» Instructions to follow
Before copying, set the images aside; then transcribe every entry below exactly.

» Data under study
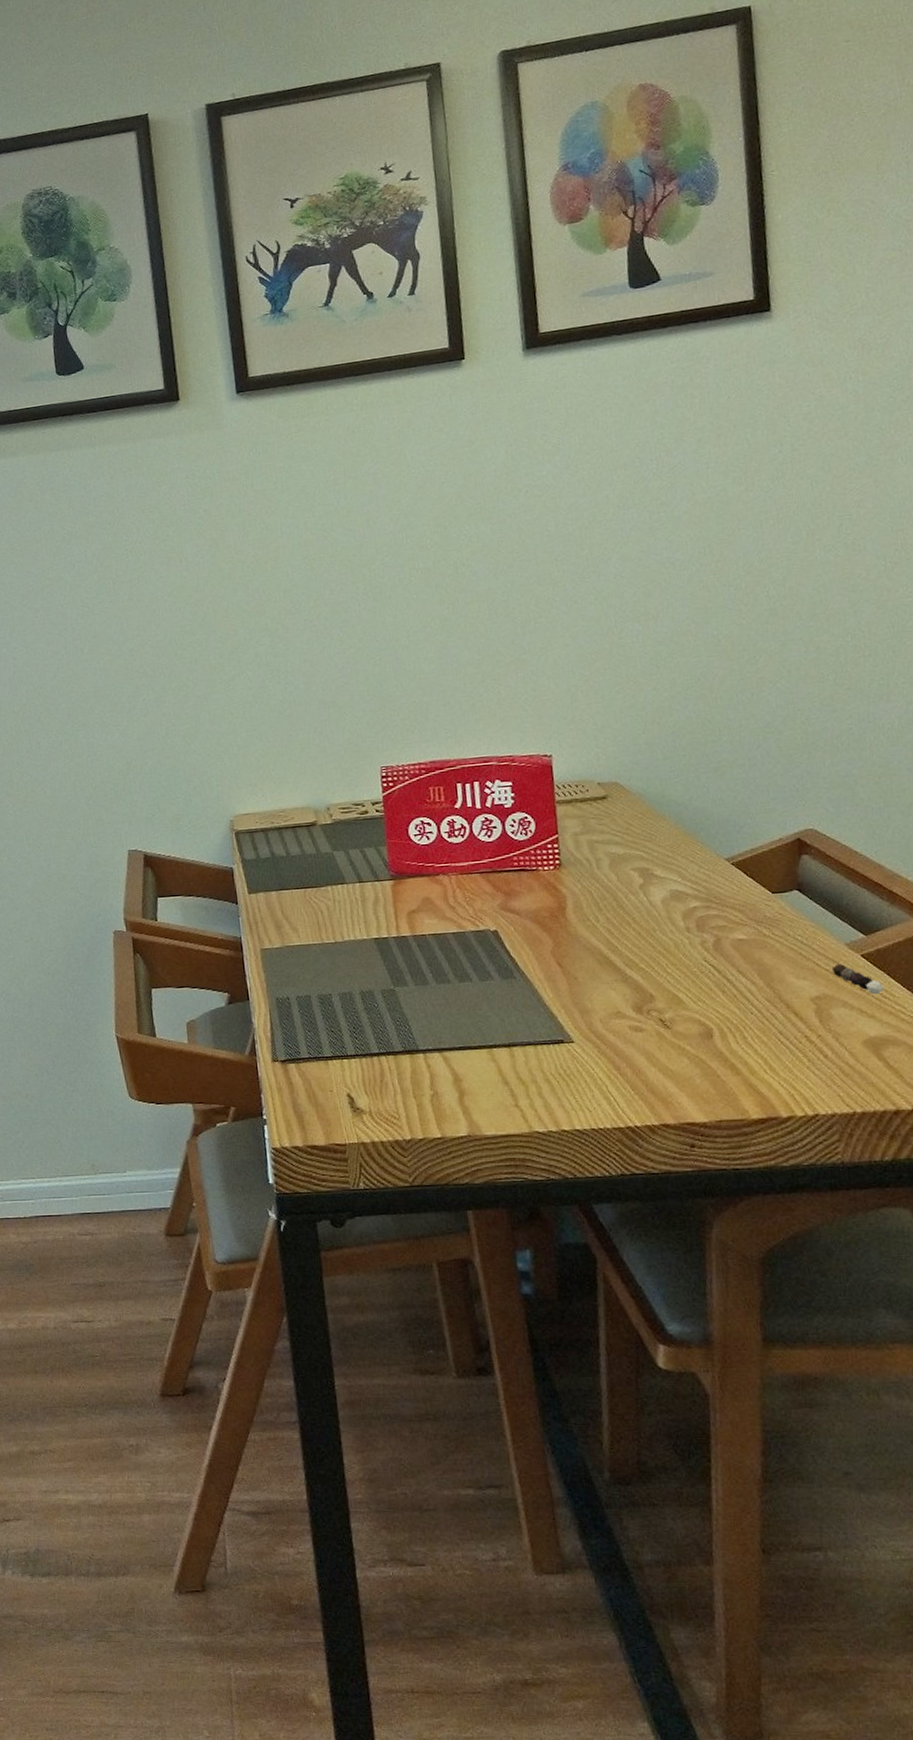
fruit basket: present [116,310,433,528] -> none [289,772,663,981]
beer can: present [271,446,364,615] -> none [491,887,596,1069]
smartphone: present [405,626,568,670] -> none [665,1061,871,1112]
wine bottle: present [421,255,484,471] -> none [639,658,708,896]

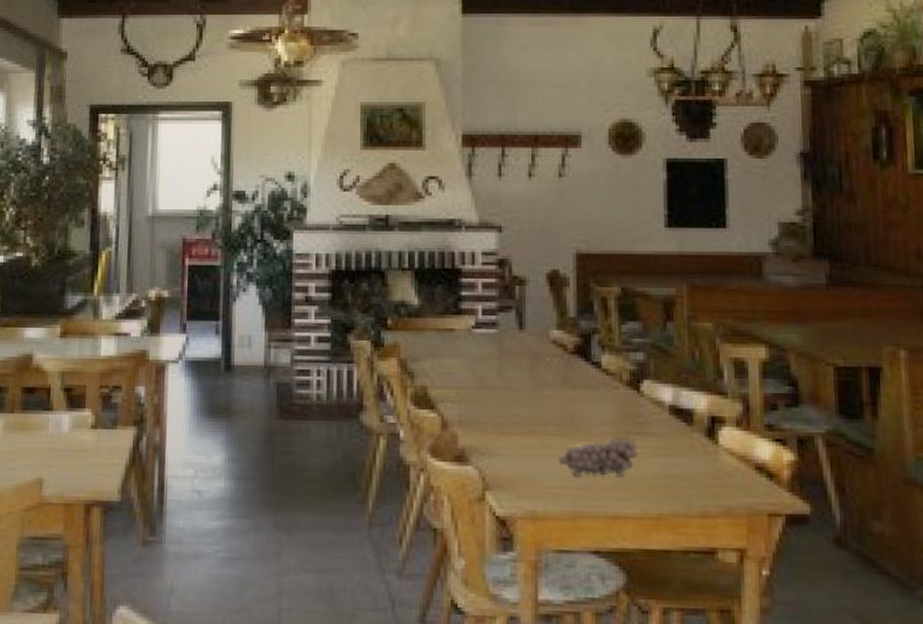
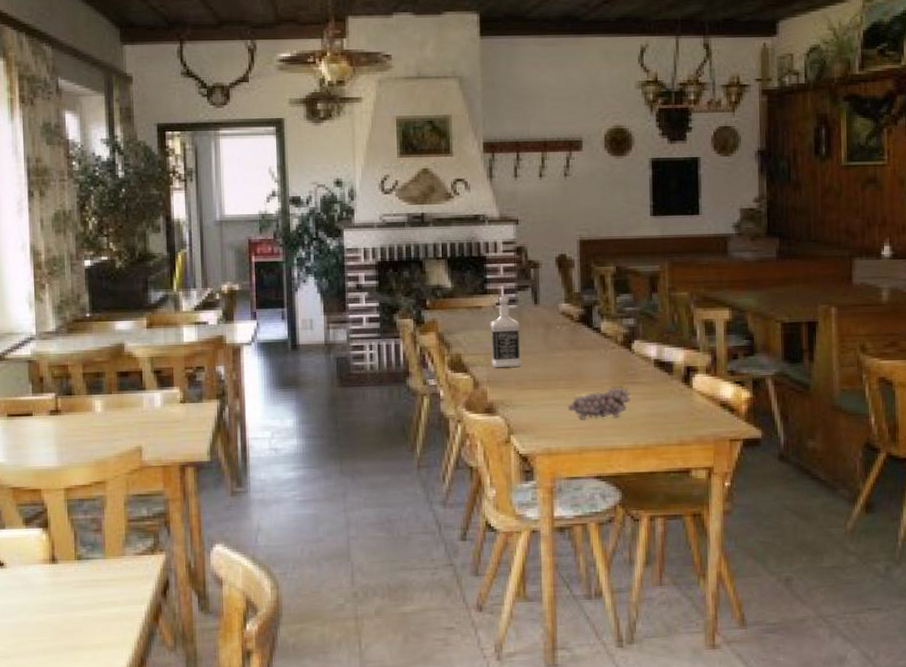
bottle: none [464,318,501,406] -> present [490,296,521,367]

» Reply
fruit basket: present [116,310,433,528] -> none [289,772,663,981]
beer can: present [271,446,364,615] -> none [491,887,596,1069]
smartphone: present [405,626,568,670] -> none [665,1061,871,1112]
wine bottle: present [421,255,484,471] -> none [639,658,708,896]

bottle: none [464,318,501,406] -> present [490,296,521,367]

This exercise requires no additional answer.